Wednesday, June 25, 2014

Familiar Yet Strange

Flashback to the summer of 1988: I finished my four years of college but I hadn't amassed enough valid credits to graduate. I returned home to Brooklyn and started working at a temp agency in the City. Meanwhile, my sister was working at a traffic engineering consulting firm and she asked if I wanted to make some extra money interviewing passengers for a survey whilst waiting for their flights at Newark International Airport (now Newark Liberty International Airport). Who can't use an extra couple of bucks? So I said, "Sure."

My friend and I were assigned to Terminal A and most of the flights there were on Piedmont Airlines. We had a blast meeting new people and feeling like we were doing something special, and indeed we were. The survey answers were recorded on a Radio Shack TRS 80 Model 100, the first "laptop" I ever used. We thought it was so cool with its eight lines of LCD text.

Now it's 26 years later. I haven't flown through EWR in many years, and I don't think I've been back to Terminal A since my days as a survey taker but some things never change. Here I am and it's still hot, it's still noisy, and it's still full of travellers waiting for their (delayed) flights.

Something else that hasn't changed is that I'm still using a computer while I'm waiting, but it's not a laptop or even a tablet ... it's my smartphone and who knows how much more powerful it is than that early portable personal computer I used so many years ago.

All of this seems so familiar, yet strange at the same time. So here's to Val, Art, and Jerry, who helped make some great memories during that assignment.

Thursday, March 27, 2014

How Times Have Changed

I'm sitting in one of my classes while pursuing an MA in Bioethics today and it suddenly struck me how things have changed so rapidly in the last 30 years. The main object of my wonder has to do with the technology we use and how incessantly connected we all are (and yes, I'm writing this while listening to the prof with one ear).

I was recently reminded by a high school classmate that we graduated 30 years ago. At that time, my high school was considered very progressive because we had classrooms full of Apple II+ and IBM PC computers. We were learning to write our own programs in BASIC and Pascal, but only a few classes had the privilege of using these machines as my sister--one year ahead of me in school--had to learn programming in FORTRAN using card readers.

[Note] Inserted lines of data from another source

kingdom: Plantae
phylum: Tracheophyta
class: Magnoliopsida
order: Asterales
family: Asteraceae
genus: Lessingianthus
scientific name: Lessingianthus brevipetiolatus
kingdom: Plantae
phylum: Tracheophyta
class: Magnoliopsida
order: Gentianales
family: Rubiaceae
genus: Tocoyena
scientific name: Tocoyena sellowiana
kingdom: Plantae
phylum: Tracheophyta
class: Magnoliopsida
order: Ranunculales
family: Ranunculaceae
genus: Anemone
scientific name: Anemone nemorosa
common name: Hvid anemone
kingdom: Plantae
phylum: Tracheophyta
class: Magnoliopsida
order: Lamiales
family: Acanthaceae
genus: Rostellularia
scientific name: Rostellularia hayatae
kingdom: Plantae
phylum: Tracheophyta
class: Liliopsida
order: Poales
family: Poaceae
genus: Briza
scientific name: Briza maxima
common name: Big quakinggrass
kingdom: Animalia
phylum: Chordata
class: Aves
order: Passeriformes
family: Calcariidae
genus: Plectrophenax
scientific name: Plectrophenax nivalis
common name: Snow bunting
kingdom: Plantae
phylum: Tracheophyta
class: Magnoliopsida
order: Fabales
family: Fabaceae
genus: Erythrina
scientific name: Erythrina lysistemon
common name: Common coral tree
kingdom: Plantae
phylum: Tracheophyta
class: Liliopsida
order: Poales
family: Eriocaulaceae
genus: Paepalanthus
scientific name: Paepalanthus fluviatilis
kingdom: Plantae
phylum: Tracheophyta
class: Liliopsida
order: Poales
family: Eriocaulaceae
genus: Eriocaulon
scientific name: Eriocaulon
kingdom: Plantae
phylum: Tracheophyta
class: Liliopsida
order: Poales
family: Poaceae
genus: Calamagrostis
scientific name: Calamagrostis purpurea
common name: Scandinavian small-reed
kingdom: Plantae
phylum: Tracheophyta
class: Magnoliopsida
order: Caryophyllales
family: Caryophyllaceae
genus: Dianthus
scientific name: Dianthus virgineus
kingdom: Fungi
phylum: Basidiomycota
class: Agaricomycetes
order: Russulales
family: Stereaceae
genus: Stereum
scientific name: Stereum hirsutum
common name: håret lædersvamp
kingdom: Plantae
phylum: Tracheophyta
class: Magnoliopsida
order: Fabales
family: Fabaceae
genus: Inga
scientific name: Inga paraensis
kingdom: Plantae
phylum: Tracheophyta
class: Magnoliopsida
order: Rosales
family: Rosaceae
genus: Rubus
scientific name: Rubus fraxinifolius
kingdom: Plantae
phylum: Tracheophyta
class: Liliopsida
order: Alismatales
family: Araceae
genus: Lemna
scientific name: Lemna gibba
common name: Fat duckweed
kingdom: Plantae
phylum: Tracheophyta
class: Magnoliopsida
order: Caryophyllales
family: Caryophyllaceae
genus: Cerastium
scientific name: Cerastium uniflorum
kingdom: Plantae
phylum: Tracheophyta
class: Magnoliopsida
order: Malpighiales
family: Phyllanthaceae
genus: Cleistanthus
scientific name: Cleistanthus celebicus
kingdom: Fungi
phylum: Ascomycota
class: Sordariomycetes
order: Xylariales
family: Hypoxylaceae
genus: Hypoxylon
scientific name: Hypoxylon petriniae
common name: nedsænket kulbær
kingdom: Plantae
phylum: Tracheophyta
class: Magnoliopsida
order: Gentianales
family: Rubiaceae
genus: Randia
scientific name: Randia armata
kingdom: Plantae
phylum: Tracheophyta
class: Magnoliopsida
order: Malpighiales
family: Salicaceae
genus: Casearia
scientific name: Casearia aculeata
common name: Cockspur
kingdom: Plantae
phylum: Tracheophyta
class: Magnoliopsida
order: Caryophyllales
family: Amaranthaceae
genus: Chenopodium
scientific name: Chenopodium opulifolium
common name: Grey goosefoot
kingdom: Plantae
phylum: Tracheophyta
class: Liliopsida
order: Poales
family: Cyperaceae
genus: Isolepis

Even when I entered into university and I started learning Ada, nothing had changed much as I still had to go to the computer lab, hope that there was a terminal available, make my adjustments to my code, and wait for the output to be printed.

My, how times have changed. In my current classroom, of the 18 students and the professor present, 17 of us have our laptops open and multitasking (some shopping, some on Facebook, one writing a blog, some taking notes). And considering most of us have smartphones (I know this to be true because most of us have them on the desks next to our laptops or plugged into an outlet being charged), we actually have two computers on each of us.

Surprisingly enough, the prof, because he's having a bad time with technology today, just mentioned how the university had only one computer when he was a student here 40 some odd years ago.

My, how times have changed.

Wednesday, January 15, 2014

Feeling Old Thanks to LinkedIn

Well, it's not really LinkedIn's fault, but I'll blame it anyway. I just connected via LinkedIn to a colleague who works at a subsidiary company of my employer. We've communicated often before this, but last night was the first time I found out any of her personal history because I read her bio and background.

Why does this make me feel old? Because both of us are alumni of Boston University, except she graduated 19 years after I did. Actually, going by the year I would have graduated if laziness and apathy hadn't got a hold of me so many years ago, the difference becomes 21 years.

I don't know why this fact surprises me. After all, BU graduates thousands of students every year and since I hope to live a long life, it's reasonable that I'd eventually cross paths with other alumni. I guess there's a part of me that doesn't want to let go of the past because memories of friends (only one or two that I actually have any contact with anymore), places, and events are still so vivid that it seems like it was just yesterday that I roamed the streets of Boston and surrounding environs as a student/roadie/copy machine operator extraordinaire.

This is the point where my wife usually reminds me that it's been so long ago, what's the big deal where I went to college? Don't get me wrong, I'm not fanatical about remembering my alma mater and even though I try to keep connected by catching an occasional BU ice hockey game on TV or keeping up-to-date with the Beanpot every year, I haven't gone back for homecoming, campus visits, or written to the alumni magazine.

But there is a part of me that is proud to have graduated from BU. There is a part of me that remembers what it was like to be on my own for the first time in my life. And there is a part of me that remembers the mistakes, arrogance, and regrets of a young teenager set loose in a new city. Those were my salad days, indeed.

So, thanks a lot LinkedIn, I feel young today.

Go Terriers!

Updated 15 January 2013 at 12:46 p.m.